# start of RECORDS PROVIDED

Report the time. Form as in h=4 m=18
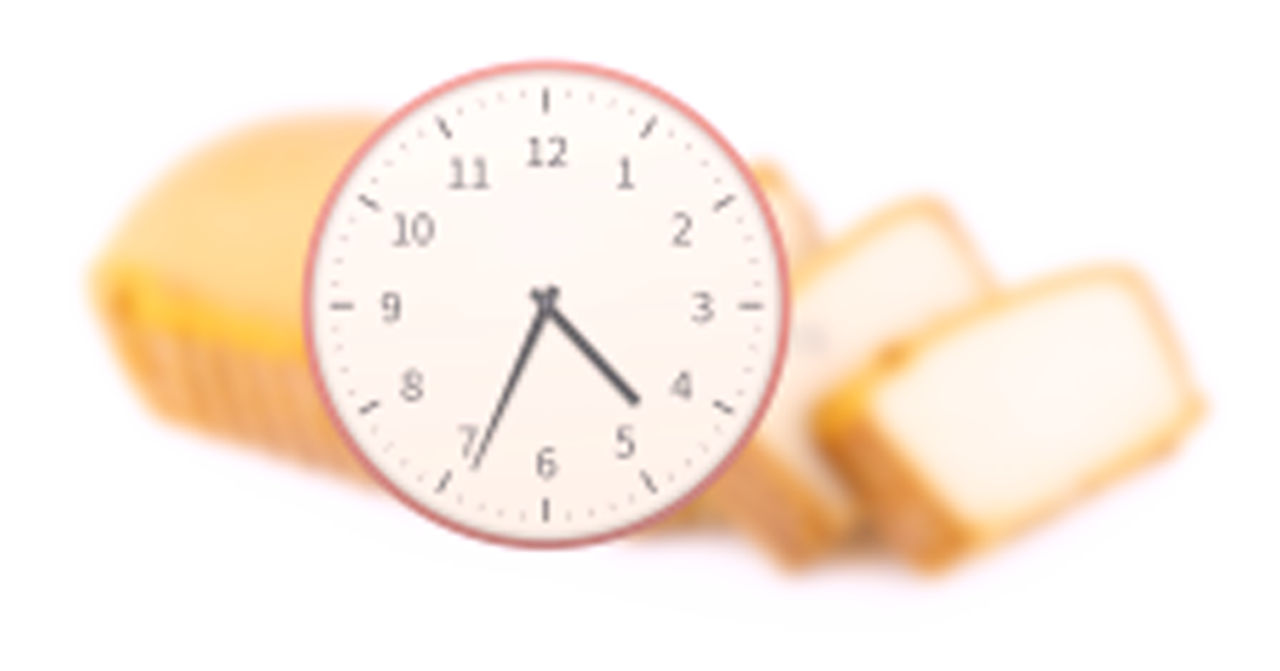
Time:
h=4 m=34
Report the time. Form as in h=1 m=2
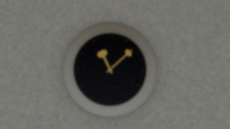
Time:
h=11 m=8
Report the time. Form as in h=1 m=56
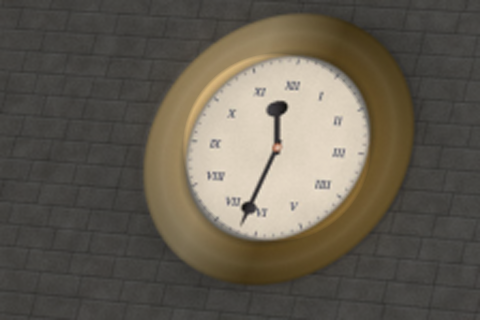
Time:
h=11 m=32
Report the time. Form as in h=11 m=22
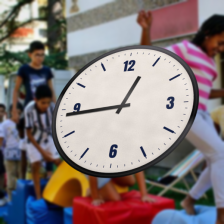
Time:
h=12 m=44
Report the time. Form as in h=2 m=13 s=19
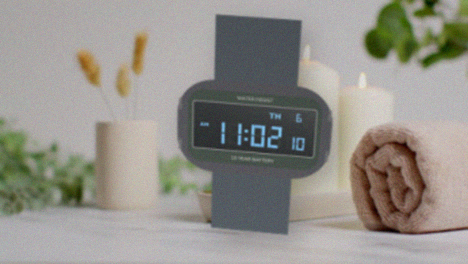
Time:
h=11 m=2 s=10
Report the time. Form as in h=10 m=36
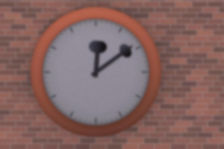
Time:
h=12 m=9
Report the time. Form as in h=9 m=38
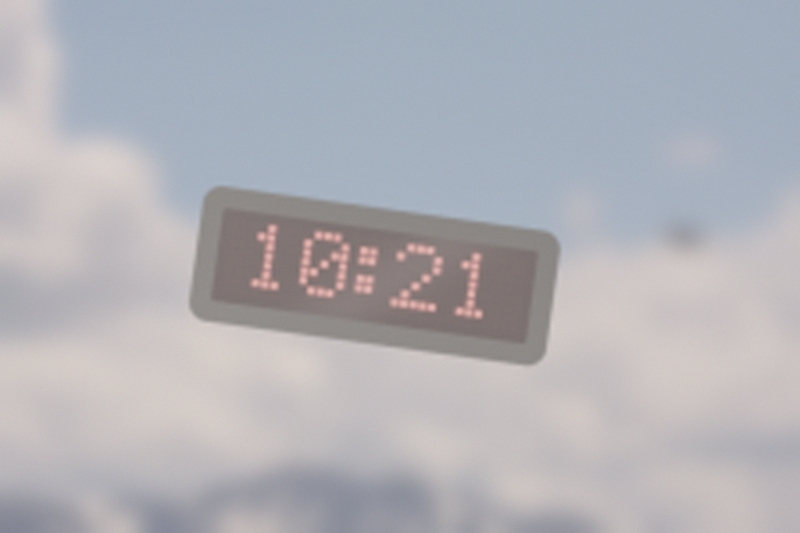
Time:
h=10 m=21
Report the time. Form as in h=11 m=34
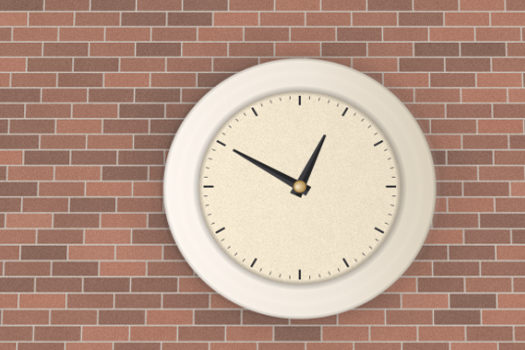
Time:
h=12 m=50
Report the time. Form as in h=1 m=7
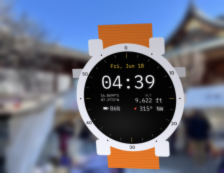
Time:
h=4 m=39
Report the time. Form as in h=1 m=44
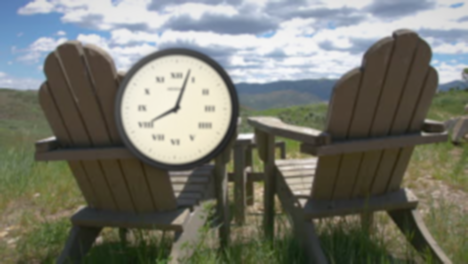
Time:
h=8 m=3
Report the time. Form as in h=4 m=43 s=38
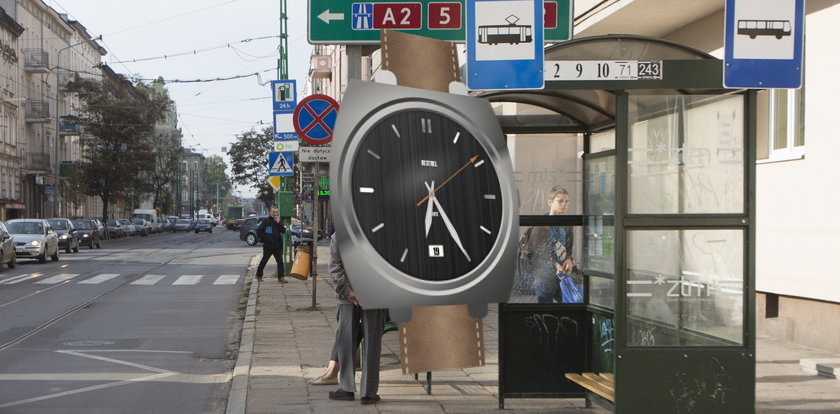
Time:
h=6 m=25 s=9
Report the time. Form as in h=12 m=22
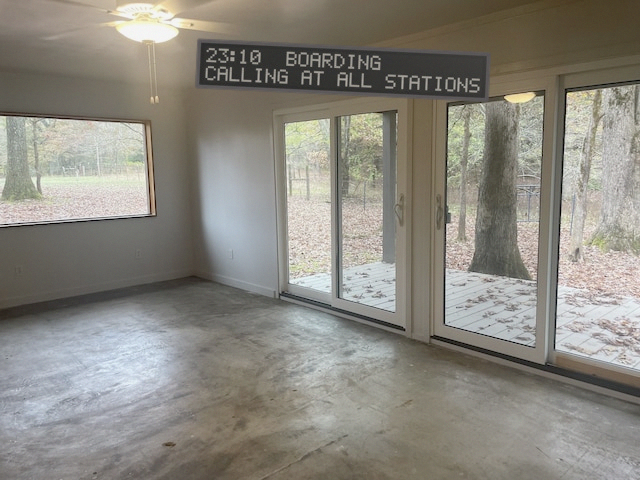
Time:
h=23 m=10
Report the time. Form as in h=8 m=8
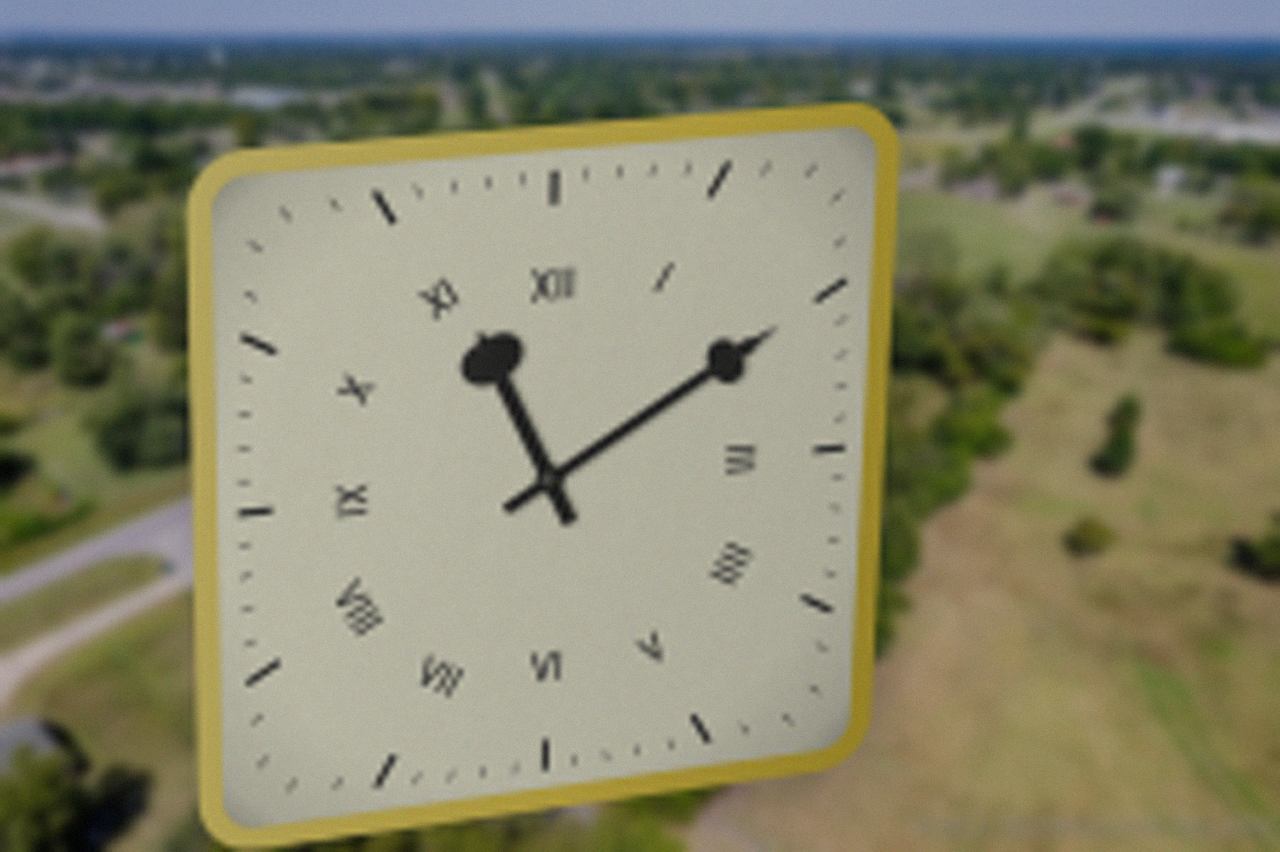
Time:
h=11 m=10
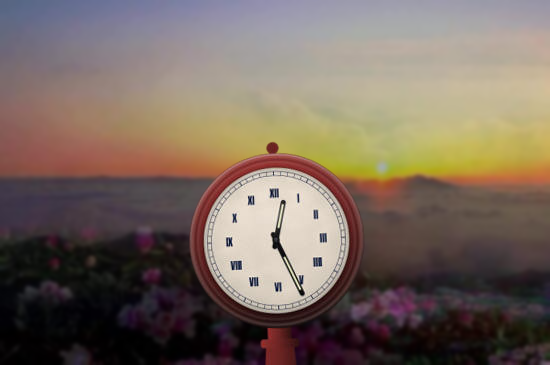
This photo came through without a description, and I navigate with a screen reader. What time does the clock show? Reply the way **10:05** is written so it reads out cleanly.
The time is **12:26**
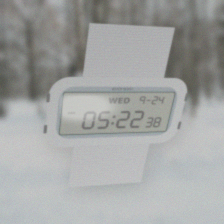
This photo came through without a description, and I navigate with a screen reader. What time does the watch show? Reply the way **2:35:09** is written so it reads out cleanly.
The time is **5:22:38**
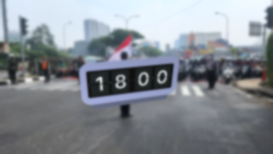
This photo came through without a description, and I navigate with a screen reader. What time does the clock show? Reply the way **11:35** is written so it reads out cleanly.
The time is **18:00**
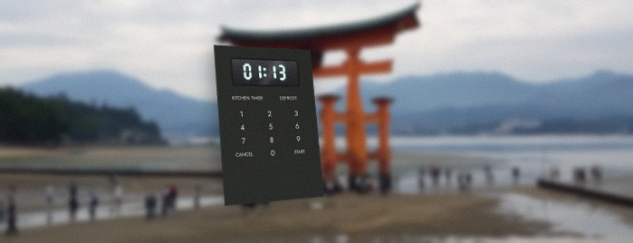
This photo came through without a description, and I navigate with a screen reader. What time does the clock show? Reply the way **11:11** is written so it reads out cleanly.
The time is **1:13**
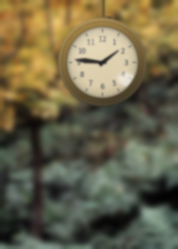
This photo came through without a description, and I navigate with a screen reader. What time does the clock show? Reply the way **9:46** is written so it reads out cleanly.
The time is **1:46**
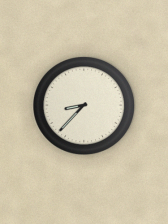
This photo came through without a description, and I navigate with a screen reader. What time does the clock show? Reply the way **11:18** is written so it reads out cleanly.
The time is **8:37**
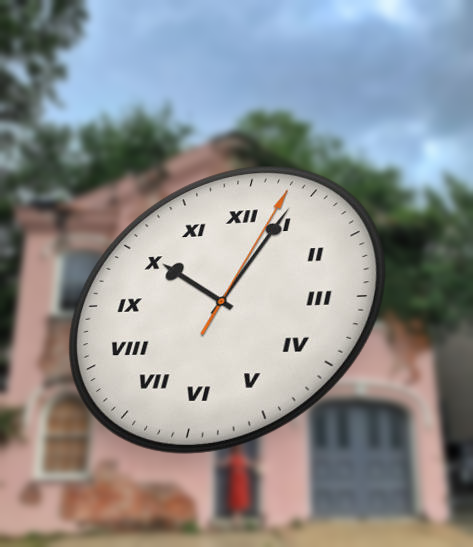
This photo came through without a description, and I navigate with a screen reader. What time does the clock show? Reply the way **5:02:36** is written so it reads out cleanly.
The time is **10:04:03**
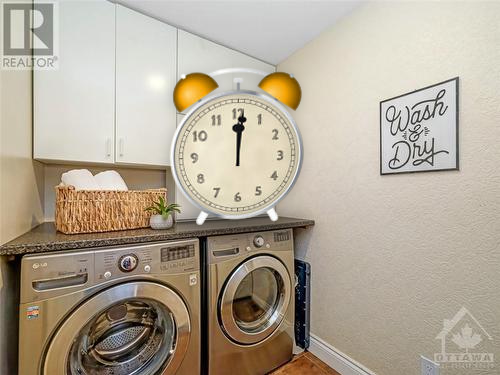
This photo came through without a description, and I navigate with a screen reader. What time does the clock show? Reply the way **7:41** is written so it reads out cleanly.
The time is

# end of RECORDS PROVIDED

REQUIREMENTS: Turn every line of the records above into a numbered list, skipping any blank lines and leaving out the pictures.

CORRECT ANSWER:
1. Report the time. Form as in h=4 m=18
2. Time:
3. h=4 m=34
4. Report the time. Form as in h=1 m=2
5. Time:
6. h=11 m=8
7. Report the time. Form as in h=1 m=56
8. Time:
9. h=11 m=32
10. Report the time. Form as in h=11 m=22
11. Time:
12. h=12 m=44
13. Report the time. Form as in h=2 m=13 s=19
14. Time:
15. h=11 m=2 s=10
16. Report the time. Form as in h=10 m=36
17. Time:
18. h=12 m=9
19. Report the time. Form as in h=9 m=38
20. Time:
21. h=10 m=21
22. Report the time. Form as in h=11 m=34
23. Time:
24. h=12 m=50
25. Report the time. Form as in h=1 m=7
26. Time:
27. h=4 m=39
28. Report the time. Form as in h=1 m=44
29. Time:
30. h=8 m=3
31. Report the time. Form as in h=4 m=43 s=38
32. Time:
33. h=6 m=25 s=9
34. Report the time. Form as in h=12 m=22
35. Time:
36. h=23 m=10
37. Report the time. Form as in h=8 m=8
38. Time:
39. h=11 m=10
40. This photo came through without a description, and I navigate with a screen reader. What time does the clock show? Reply the way **10:05** is written so it reads out cleanly.
41. The time is **12:26**
42. This photo came through without a description, and I navigate with a screen reader. What time does the watch show? Reply the way **2:35:09** is written so it reads out cleanly.
43. The time is **5:22:38**
44. This photo came through without a description, and I navigate with a screen reader. What time does the clock show? Reply the way **11:35** is written so it reads out cleanly.
45. The time is **18:00**
46. This photo came through without a description, and I navigate with a screen reader. What time does the clock show? Reply the way **11:11** is written so it reads out cleanly.
47. The time is **1:13**
48. This photo came through without a description, and I navigate with a screen reader. What time does the clock show? Reply the way **9:46** is written so it reads out cleanly.
49. The time is **1:46**
50. This photo came through without a description, and I navigate with a screen reader. What time does the clock show? Reply the way **11:18** is written so it reads out cleanly.
51. The time is **8:37**
52. This photo came through without a description, and I navigate with a screen reader. What time does the clock show? Reply the way **5:02:36** is written so it reads out cleanly.
53. The time is **10:04:03**
54. This photo came through without a description, and I navigate with a screen reader. What time does the clock show? Reply the way **7:41** is written so it reads out cleanly.
55. The time is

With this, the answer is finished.